BERT training practice test subject: using Keras and Tensorflow for text classification instead of Transformers library

Author: Jerry Zou

To install completel tensorflow files: \
pip install -q tensorflow==2.3.0  \
git clone --depth 1 -b v2.3.0 https://github.com/tensorflow/models.git  \
pip install -Uqr models/official/requirements.txt 

In [None]:
import numpy as np
import pandas as pd
import tensorflow as tf
import matplotlib as plt
from tensorflow import keras
import tensorflow_hub as hub
import tensorflow_text as text
from transformers import AutoTokenizer, TFBertModel
from tensorflow.keras.models import Sequential
from tensorflow.keras.layers import Activation, Dense
from tensorflow.keras.optimizers import Adam
from tensorflow.keras.metrics import categorical_crossentropy
from sklearn.model_selection import train_test_split
from sklearn.metrics.pairwise import cosine_similarity

# If needed: 
# import kagglehub
# # Download latest version of encoder
# path = kagglehub.model_download("tensorflow/bert/tensorFlow2/en-uncased-l-12-h-768-a-12")
# print("Path to model files:", path)

# # Download latest version of preprocessor
# path = kagglehub.model_download("tensorflow/bert/tensorFlow2/en-uncased-preprocess")
# print("Path to model files:", path)

In [None]:
dataFrame = pd.read_csv("/Users/Jerry/Desktop/KerasPracticeQuoraTrain.csv")
#EXAMPLE: dataFrame.groupby("target").describe()

In [None]:
xTraining, xTesting, yTraining, yTesting = train_test_split(dataFrame["question_text"], dataFrame["target"], test_size=0.2, stratify=dataFrame["target"])
# it is important to have stratify for imbalanced datasets

#EXAMPLE: yTraining.value_counts()

In [None]:
#using keras layer
bertPreprocessName = '/Users/Jerry/.cache/kagglehub/models/tensorflow/bert/tensorFlow2/en-uncased-preprocess/3'
#main processing
bertPreprocess = hub.KerasLayer(bertPreprocessName)
#main encoder
bertEncoder = hub.KerasLayer("/Users/Jerry/.cache/kagglehub/models/tensorflow/bert/tensorFlow2/en-uncased-l-12-h-768-a-12/4")

In [None]:
def getSentenceEmbedding(sentences):
    preprocessedText = bertPreprocess(sentences)
    return bertEncoder(preprocessedText)["pooled_output"]
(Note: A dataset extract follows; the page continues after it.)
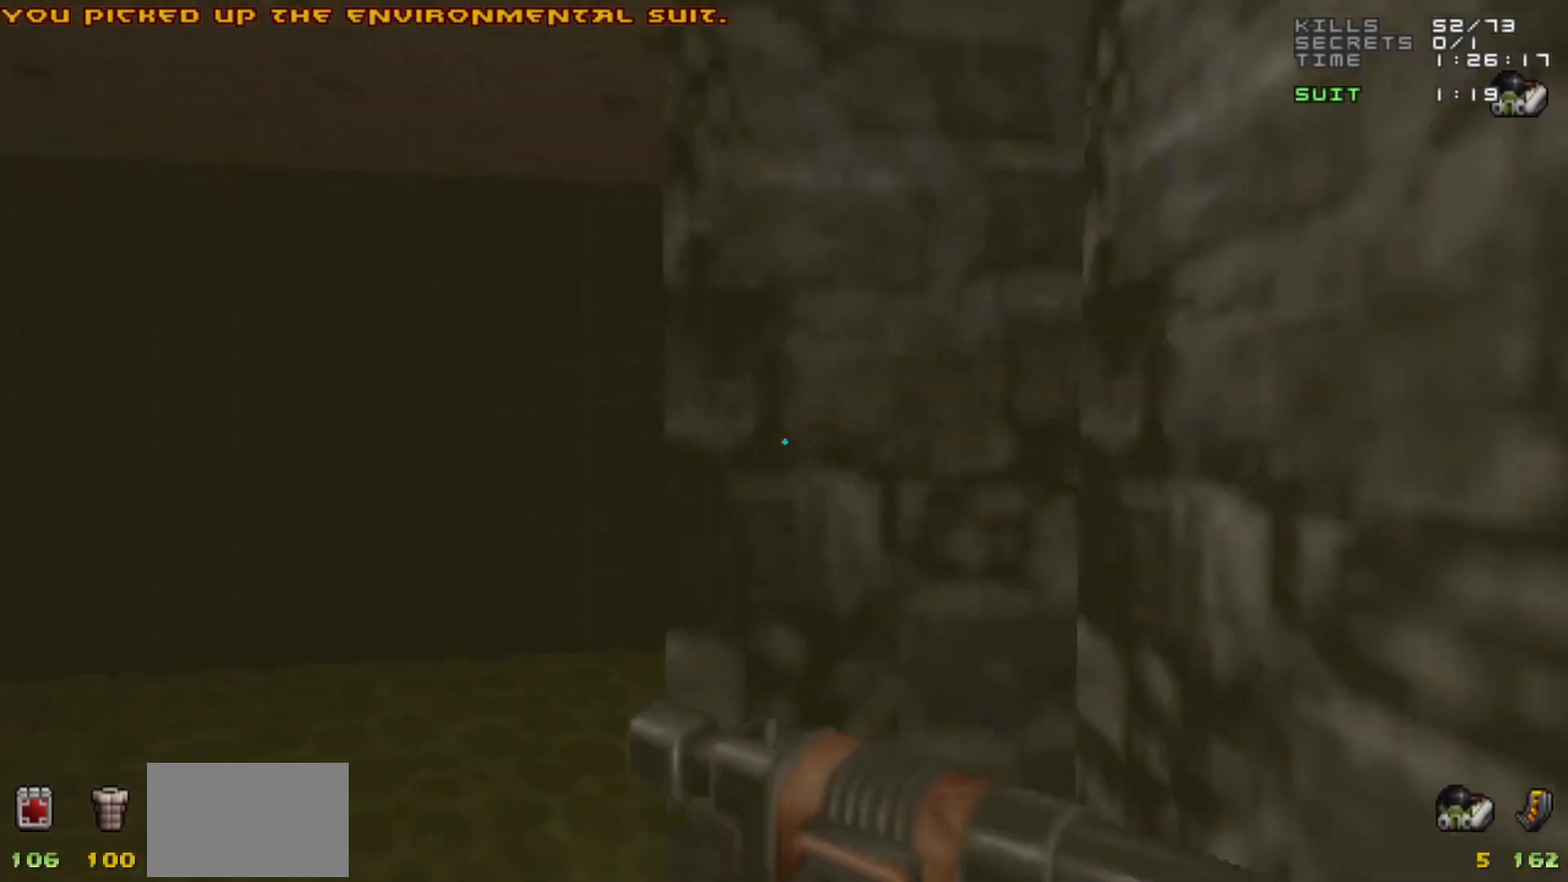
{"keys": [], "mouse": [], "events": [[50, "d", "up"], [100, "a", "down"], [367, "a", "up"]]}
#EXAMPLE: getSentenceEmbedding(["los angeles is a wonderdful city", "it is not quite good."])
#EXAMPLE:
# e = getSentenceEmbedding([
#     "banana",
#     "grapes",
#     "mango",
#     "jeff bezos",
#     "elon musk",
#     "bill gates"
# ])
# cosine_similarity([e[4]],[e[3]])

In [None]:
inputLayer = tf.keras.layers.Input(shape=(), dtype=tf.string, name="text")
preprocessedText = bertPreprocess(inputLayer)
outputs = bertEncoder(preprocessedText)
layer = tf.keras.layers.Dropout(0.1, name="dropout")(outputs["pooled_output"])
layer = tf.keras.layers.Dense(1, activation="sigmoid", name="output")(layer)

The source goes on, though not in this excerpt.